Whilst the Government seems to be pushing ahead with the 2015 completion rate for digital radio switchover in the Digital Economy Bill, Ford Ennals, the CEO of Digital Radio UK –  the body charged with overseeing the switchover – has now predicted that the completion of the process is in factat the earliest – 6 to 10 years away. He adds that he wants to ‘be responsible and transparent with consumers’. More HERE. Also talking about Digital Britain yesterday was Kip Meek (formerly of Ofcom; made independent broker to the DB interim report last year). He told the Westminster Media eForum that digital decisions had been left too late, and that the issue of spectrum – both trading existing spectrum and auctioning off the spectrum on the airwaves released by the digital switchover process – had become a ‘policy-making orphan’. More HERE.

News Summary: January 22nd 2010

January 22nd, 2010 - 

Hilary Clinton made a speech yesterday calling on Beijing to investigate Google’s claim’s of Chinese cyber-hacking, and also announcing that tackling internet censorship will be a new priority for US foreign policy. More in the Independent HERE; Times HERE and Telegraph HERE. China responded today warning the US against interference and denouncing Clinton’s criticisms as “information imperialism”.. A foreign ministry spokesman said:

‘The US has criticised China’s policies to administer the internet and insinuated that China restricts internet freedom… This runs contrary to the facts and is harmful to China-US relations… We urge the United States to respect the facts and cease using so-called internet freedom to make groundless accusations against China.’ More in the Guardian HERE and Times HERE.

The Court of Appeal has upheld a judgment from the Competition Appeal Tribunal in 2008, which insisted that BSkyB cut its stake in ITV from 17.9 per cent to less than 7.5 per cent on competition grounds. Sky has 28 days to lodge an appeal with the Supreme Court, its final available legal recourse, and has said it will ‘review the judgment and order carefully and consider next steps in due course’. More in the Independent HERE; Times HERE; and Telegraph HERE and HERE.

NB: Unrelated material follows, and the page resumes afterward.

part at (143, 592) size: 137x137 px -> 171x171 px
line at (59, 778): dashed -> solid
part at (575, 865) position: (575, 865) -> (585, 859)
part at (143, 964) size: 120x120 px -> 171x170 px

BT is launching its next-generation super-fast broadband service next week, and kick-starting a price-war; already claiming to have undercut Virgin Media’s prices. BT is spending £1.5bn putting a new fibre network within the reach of 10m homes by the time of the Olympics in 2012. It will have 500,000 homes connected by the end of next month and 4m by the end of this year. Virgin Media, meanwhile, has already upgraded its existing cable network, which passes 12.5m addresses, and launched its own ultra-high speed offering.

Virgin have hit back at BT’s pricing, accusing the company of misleading consumers because Virgin Media’s service is actually faster. BT’s service runs at 40Mb per second while Virgin Media’s is 50Mb per second. This said, BT’s service does offer upload speeds of 10Mb a second – meaning customers will be able to send large files to other people quickly. In stark contrast, Virgin Media’s upload speed – even on its 50Mb service – is only 1.5Mb. More in the Guardian HERE and Telegraph HERE.